• [Supplied data]:

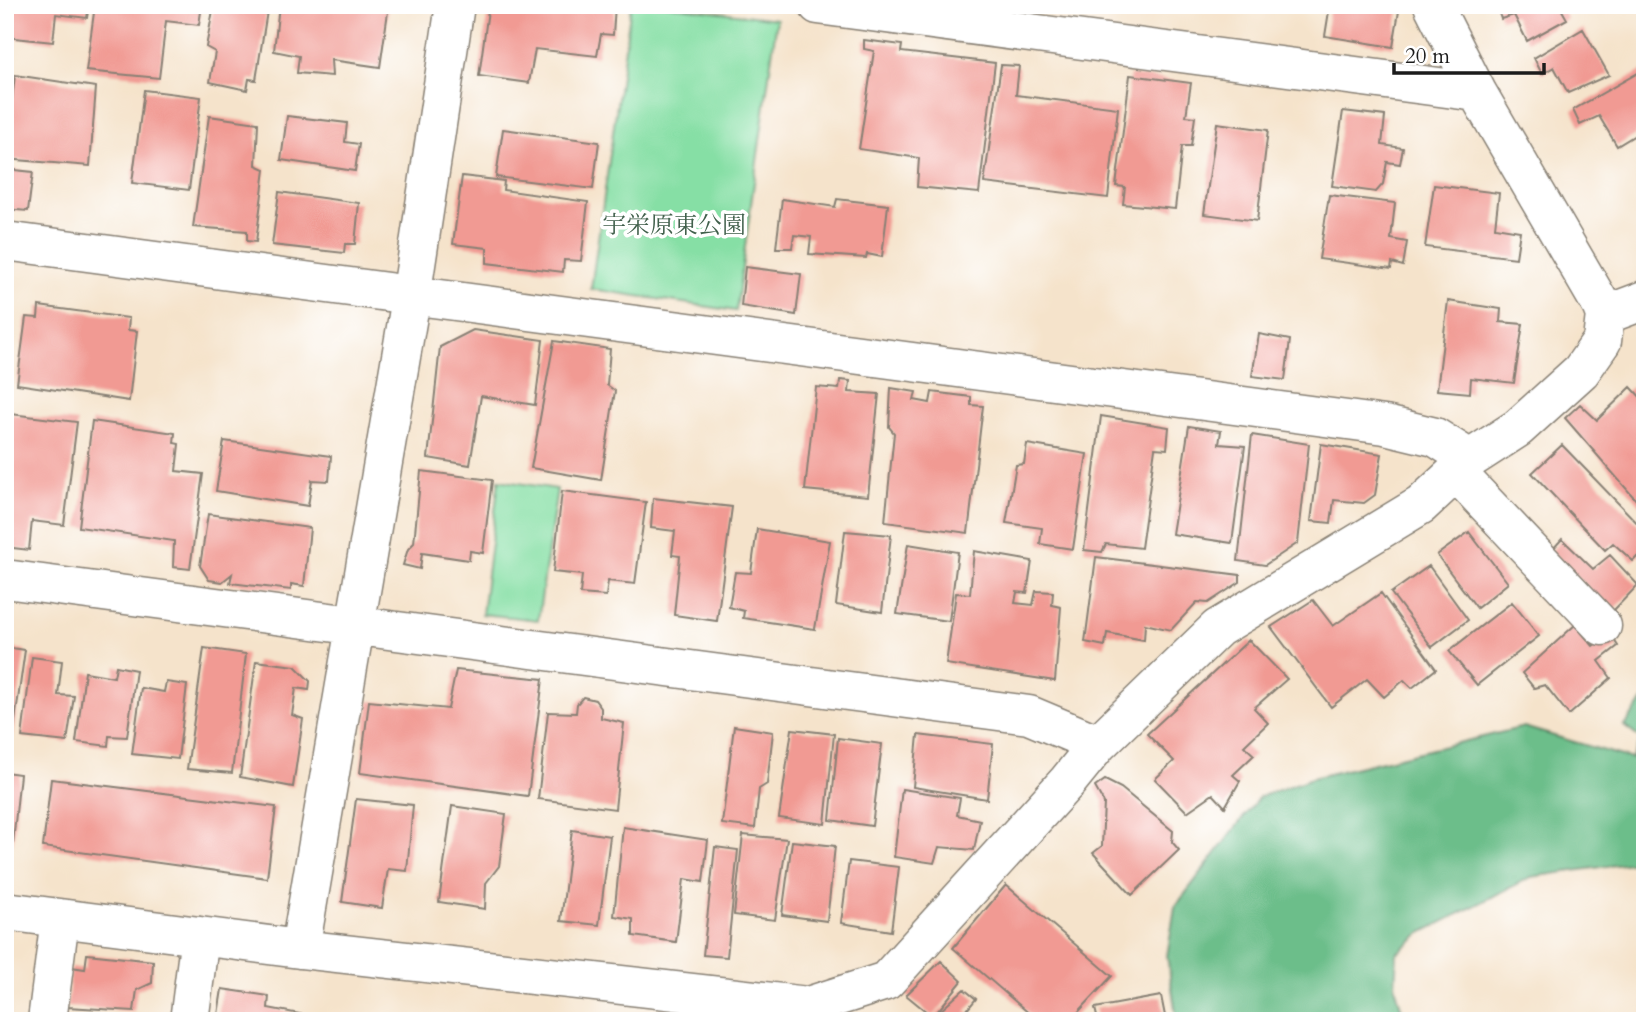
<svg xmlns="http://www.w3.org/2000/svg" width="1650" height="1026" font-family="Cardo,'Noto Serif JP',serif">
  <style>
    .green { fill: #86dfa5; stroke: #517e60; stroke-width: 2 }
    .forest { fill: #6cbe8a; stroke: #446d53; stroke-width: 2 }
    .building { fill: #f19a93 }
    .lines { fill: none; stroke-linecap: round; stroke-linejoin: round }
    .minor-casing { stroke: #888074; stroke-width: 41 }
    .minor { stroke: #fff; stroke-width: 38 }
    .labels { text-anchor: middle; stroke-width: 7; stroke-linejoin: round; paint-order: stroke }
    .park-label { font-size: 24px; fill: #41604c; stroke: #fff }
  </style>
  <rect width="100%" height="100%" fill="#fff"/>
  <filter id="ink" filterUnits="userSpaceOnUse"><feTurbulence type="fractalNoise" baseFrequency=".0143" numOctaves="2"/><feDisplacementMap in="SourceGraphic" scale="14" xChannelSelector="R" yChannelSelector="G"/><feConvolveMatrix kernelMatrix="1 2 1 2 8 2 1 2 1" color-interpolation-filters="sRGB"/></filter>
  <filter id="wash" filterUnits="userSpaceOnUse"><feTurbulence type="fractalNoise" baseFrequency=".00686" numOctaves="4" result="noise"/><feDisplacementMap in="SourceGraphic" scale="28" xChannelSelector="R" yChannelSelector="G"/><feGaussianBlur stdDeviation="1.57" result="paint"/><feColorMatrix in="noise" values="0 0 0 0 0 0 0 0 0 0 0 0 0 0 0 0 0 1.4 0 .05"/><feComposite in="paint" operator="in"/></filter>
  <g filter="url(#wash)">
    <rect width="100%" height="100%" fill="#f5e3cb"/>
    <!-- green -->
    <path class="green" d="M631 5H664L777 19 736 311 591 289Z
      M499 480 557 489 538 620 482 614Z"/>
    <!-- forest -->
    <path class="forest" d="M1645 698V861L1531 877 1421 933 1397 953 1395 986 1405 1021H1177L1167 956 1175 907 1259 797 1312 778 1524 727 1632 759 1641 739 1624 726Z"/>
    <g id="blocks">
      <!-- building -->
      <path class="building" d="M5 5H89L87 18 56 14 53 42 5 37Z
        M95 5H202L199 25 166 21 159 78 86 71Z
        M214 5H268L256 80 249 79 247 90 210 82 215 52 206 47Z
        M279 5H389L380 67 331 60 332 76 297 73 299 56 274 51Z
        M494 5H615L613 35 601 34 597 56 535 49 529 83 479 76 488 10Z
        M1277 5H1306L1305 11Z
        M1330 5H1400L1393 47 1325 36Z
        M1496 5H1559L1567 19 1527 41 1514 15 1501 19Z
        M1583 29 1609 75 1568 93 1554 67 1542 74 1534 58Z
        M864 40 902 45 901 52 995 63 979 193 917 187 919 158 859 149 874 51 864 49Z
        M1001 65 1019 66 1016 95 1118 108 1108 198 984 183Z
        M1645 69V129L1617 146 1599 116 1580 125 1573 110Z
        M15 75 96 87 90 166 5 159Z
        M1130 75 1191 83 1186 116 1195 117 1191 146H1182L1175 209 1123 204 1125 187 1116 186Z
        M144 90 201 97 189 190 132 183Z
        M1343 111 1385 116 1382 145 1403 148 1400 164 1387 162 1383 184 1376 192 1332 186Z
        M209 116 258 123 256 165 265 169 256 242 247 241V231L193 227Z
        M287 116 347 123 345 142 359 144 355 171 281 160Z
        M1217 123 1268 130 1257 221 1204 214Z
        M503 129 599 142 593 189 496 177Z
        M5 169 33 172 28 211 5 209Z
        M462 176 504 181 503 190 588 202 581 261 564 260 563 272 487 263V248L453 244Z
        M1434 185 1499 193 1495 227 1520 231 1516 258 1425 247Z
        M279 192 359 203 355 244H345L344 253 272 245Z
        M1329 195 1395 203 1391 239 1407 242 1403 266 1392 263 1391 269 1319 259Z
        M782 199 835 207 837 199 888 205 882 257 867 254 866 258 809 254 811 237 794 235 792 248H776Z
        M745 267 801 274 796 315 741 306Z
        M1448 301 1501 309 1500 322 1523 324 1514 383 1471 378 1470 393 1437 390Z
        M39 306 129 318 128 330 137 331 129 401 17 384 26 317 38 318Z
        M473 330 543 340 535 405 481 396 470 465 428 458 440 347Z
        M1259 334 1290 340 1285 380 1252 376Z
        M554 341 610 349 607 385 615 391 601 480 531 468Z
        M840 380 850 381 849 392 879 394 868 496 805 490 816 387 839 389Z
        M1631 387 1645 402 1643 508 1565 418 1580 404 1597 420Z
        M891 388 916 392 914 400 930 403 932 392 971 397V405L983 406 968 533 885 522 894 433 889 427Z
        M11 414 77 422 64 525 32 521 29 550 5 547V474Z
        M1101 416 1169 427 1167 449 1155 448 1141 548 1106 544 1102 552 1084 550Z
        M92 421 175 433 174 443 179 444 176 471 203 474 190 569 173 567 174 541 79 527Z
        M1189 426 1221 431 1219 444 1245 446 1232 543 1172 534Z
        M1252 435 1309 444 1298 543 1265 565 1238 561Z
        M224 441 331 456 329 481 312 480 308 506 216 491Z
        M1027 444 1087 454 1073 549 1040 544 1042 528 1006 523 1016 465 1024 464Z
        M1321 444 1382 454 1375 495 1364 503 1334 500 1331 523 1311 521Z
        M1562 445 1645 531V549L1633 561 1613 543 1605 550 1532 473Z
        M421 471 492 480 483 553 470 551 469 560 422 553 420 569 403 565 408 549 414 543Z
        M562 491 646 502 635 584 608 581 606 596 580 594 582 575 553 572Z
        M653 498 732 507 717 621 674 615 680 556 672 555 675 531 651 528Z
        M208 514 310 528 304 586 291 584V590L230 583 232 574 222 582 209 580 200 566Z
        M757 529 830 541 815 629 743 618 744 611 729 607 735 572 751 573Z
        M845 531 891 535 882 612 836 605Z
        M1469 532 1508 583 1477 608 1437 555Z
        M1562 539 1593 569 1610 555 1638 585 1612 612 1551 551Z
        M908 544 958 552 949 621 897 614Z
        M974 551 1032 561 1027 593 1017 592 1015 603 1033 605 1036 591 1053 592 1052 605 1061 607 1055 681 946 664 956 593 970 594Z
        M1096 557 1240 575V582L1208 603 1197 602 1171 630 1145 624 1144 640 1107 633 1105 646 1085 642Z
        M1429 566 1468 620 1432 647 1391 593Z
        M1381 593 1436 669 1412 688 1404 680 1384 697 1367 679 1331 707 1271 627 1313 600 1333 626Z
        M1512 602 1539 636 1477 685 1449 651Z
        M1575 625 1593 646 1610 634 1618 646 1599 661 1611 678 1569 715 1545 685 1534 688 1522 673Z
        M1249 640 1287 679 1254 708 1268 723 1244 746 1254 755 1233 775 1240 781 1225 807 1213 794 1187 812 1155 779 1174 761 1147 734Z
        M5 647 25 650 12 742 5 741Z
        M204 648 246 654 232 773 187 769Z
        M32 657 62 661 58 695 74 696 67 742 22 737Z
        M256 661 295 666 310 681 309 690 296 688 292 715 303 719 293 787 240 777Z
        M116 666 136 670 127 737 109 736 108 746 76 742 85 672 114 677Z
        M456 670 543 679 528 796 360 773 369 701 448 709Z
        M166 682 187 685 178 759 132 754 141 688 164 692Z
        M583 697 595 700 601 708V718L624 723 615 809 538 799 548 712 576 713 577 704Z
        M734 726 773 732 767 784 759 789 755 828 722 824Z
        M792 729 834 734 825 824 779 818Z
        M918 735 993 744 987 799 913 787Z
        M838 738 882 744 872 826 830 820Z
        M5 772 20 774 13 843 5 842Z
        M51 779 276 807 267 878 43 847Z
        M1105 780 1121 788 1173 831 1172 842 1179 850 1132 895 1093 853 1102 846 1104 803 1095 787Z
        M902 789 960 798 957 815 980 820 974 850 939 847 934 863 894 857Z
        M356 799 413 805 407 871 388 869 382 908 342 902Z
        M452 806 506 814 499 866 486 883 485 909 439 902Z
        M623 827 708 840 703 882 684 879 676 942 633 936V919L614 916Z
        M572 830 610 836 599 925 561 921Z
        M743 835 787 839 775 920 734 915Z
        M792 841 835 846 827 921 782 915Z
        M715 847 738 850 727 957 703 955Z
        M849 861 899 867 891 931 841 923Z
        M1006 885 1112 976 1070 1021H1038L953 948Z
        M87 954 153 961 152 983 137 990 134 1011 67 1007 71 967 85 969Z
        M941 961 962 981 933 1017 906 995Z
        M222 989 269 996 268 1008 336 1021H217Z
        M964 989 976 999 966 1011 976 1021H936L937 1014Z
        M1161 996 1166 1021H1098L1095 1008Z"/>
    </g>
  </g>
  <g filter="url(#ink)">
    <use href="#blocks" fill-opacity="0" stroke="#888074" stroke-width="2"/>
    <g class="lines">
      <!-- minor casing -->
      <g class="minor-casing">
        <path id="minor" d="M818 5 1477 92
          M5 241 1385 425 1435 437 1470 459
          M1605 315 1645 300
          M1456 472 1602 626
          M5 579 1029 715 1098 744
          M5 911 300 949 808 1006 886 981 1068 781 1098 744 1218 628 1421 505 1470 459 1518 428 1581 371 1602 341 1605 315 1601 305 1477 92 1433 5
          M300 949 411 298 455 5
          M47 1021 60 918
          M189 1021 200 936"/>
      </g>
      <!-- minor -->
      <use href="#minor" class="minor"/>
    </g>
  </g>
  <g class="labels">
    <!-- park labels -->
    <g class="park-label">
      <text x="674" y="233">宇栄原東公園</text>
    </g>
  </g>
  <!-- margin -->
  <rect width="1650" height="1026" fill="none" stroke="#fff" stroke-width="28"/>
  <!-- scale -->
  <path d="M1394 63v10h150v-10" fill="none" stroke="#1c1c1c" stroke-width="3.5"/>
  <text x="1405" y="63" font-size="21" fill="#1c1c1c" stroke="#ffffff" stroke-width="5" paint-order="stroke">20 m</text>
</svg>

...

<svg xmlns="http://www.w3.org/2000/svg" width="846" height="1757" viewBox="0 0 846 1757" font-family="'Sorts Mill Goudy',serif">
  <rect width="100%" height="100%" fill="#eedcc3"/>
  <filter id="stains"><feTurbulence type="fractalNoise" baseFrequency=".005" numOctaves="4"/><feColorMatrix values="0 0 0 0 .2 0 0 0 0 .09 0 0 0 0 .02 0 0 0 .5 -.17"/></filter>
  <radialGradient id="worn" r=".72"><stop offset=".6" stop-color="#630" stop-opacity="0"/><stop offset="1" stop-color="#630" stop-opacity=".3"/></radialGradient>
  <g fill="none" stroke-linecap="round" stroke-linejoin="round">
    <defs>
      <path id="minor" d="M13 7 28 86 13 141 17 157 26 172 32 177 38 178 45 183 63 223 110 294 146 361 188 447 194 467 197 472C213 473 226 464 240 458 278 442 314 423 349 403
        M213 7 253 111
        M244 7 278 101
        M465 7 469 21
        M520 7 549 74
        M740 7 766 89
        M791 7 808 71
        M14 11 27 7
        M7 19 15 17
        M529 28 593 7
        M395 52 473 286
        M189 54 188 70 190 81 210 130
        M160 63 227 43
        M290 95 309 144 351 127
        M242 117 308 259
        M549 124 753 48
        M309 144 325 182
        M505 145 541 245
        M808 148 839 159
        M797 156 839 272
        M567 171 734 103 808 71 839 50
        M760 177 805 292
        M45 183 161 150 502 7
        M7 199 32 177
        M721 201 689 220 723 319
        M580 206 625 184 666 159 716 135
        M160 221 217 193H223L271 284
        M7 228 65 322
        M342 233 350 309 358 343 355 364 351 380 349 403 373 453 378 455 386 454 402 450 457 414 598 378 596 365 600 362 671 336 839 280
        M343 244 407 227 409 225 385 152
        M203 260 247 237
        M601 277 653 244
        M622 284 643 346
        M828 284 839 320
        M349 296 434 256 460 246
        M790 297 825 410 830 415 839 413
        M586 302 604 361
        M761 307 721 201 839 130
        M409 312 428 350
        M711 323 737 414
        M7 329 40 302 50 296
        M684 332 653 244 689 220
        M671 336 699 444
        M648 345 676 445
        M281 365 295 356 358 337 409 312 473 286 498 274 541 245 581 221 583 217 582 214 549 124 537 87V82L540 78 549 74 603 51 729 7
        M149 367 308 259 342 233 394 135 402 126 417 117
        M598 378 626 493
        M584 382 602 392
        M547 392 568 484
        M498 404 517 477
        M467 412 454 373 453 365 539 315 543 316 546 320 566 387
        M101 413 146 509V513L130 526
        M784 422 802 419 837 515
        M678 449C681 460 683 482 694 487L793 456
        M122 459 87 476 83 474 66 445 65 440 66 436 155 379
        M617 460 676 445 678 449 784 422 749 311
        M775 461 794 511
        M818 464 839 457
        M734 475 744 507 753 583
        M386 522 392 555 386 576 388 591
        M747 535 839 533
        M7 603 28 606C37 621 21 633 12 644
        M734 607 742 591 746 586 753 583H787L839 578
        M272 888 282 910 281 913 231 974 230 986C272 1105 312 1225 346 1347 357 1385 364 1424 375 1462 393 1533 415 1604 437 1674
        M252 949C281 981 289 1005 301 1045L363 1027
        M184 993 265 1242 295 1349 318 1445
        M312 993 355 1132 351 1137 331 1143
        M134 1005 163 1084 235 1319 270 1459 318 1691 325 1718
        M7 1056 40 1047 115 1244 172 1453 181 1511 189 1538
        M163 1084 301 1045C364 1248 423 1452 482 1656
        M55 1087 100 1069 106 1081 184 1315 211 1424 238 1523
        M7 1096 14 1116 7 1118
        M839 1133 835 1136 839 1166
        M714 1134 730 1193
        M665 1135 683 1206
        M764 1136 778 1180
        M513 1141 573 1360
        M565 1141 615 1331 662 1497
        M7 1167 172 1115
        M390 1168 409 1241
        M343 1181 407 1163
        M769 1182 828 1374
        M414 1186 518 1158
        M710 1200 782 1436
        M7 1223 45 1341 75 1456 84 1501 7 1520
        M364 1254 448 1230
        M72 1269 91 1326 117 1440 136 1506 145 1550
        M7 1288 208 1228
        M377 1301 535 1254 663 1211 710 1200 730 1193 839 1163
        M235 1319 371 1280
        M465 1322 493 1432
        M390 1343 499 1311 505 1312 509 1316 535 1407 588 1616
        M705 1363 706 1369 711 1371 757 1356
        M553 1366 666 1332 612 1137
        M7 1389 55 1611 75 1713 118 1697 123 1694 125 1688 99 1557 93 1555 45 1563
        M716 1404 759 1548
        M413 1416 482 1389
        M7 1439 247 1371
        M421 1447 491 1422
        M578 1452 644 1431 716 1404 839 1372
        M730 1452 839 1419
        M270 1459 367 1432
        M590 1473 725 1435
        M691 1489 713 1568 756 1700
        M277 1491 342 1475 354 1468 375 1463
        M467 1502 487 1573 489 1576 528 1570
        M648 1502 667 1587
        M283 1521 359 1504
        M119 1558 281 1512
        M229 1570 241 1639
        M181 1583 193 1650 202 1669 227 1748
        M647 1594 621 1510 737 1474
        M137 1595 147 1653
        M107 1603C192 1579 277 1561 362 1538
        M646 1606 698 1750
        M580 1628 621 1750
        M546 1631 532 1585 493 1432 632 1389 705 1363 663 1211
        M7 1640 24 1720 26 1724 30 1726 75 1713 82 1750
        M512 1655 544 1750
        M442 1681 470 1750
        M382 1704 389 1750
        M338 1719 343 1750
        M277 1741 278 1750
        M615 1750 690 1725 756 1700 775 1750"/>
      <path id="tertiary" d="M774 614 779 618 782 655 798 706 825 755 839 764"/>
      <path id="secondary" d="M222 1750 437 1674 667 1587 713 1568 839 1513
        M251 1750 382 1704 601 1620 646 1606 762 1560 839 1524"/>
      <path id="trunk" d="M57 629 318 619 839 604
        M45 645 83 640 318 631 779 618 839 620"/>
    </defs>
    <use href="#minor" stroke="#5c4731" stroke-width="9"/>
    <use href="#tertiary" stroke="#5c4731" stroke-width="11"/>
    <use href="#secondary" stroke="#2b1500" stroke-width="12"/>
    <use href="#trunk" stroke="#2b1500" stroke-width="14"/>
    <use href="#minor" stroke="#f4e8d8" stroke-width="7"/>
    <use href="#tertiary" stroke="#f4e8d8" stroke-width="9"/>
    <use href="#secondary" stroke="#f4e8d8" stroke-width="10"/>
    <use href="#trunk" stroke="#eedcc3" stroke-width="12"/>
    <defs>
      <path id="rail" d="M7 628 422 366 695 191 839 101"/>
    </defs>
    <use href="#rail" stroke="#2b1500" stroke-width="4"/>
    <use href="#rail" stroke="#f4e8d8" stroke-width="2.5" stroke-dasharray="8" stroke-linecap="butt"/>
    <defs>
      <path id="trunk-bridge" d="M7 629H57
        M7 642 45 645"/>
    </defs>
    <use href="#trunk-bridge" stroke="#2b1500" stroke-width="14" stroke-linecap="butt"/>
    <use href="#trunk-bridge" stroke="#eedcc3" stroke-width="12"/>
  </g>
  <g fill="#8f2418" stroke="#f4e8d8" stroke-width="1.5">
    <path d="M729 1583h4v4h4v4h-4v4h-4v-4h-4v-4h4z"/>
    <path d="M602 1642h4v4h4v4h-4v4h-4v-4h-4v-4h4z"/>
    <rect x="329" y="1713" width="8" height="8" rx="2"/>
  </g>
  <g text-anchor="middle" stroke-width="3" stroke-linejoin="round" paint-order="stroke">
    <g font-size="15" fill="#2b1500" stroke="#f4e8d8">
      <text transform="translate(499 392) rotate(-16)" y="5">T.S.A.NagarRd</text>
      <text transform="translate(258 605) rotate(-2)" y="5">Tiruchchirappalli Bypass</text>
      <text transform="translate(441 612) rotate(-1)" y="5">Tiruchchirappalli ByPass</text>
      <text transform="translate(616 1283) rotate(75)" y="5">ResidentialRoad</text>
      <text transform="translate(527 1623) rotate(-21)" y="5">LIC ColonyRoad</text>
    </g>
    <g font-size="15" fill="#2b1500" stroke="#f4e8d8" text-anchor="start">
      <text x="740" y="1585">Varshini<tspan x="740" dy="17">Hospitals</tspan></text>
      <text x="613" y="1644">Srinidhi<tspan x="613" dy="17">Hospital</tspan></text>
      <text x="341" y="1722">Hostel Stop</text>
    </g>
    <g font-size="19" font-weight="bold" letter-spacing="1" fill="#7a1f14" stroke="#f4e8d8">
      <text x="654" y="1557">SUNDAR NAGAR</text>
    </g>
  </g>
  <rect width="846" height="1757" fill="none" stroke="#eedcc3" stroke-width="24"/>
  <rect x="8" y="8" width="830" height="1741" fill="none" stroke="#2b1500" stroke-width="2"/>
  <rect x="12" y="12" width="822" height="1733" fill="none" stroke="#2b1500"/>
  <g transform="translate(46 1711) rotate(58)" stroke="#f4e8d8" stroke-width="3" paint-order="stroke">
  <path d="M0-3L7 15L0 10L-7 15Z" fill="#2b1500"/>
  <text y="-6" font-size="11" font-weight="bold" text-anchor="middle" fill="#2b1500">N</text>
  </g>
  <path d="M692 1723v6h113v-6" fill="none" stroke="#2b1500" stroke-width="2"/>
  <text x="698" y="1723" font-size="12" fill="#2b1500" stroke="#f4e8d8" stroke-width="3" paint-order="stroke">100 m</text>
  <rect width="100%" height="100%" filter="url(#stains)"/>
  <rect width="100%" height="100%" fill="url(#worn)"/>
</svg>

• [What the task requires]: If a line of the listing contains the string "wash", count it; then report the total alone.

• [Answer section]: 2